Task to carry out>
Below are the entries. Transcribe exactly the lines from the one with "2020, in which" through the one with "The dominance of DeChambeau's victory", ends included, and leave out all others.

Input data>
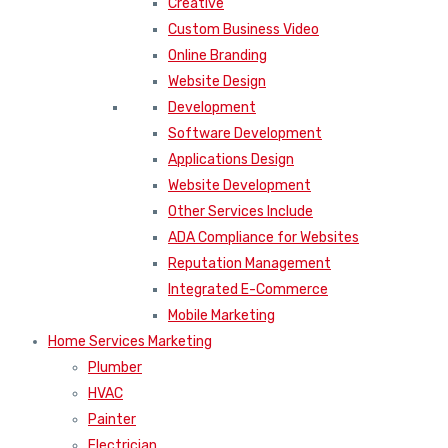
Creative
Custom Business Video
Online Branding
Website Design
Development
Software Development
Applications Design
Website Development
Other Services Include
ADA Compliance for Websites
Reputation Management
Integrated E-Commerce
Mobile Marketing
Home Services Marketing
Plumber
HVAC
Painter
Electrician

--

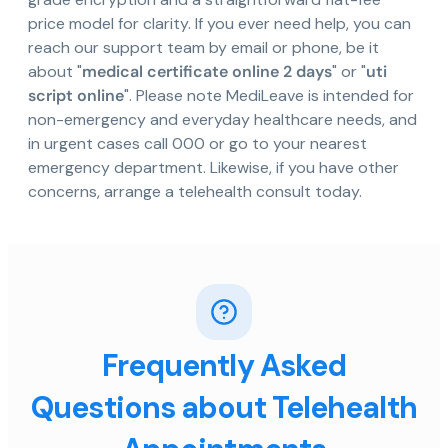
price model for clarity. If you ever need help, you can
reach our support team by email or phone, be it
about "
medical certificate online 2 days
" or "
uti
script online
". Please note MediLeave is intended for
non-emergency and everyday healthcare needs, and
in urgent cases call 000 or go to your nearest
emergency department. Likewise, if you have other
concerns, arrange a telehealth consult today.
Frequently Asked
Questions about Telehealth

--

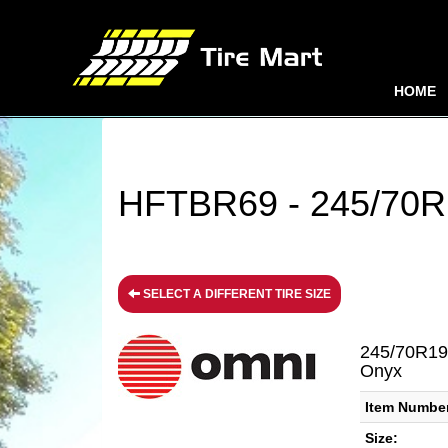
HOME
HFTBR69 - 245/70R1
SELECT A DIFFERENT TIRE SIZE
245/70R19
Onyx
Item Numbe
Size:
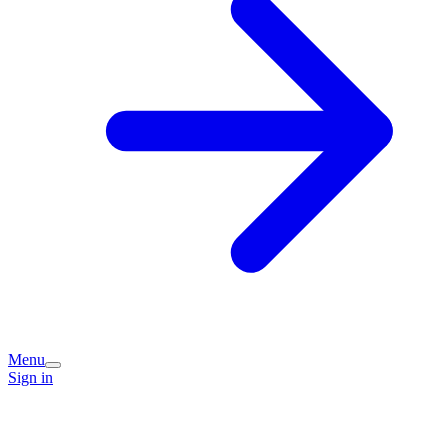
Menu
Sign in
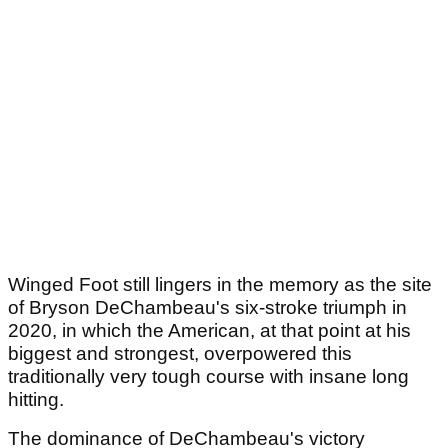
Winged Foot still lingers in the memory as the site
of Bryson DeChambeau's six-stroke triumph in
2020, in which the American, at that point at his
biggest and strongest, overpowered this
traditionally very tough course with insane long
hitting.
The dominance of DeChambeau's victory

Exercise output>
2020, in which the American, at that point at his
biggest and strongest, overpowered this
traditionally very tough course with insane long
hitting.
The dominance of DeChambeau's victory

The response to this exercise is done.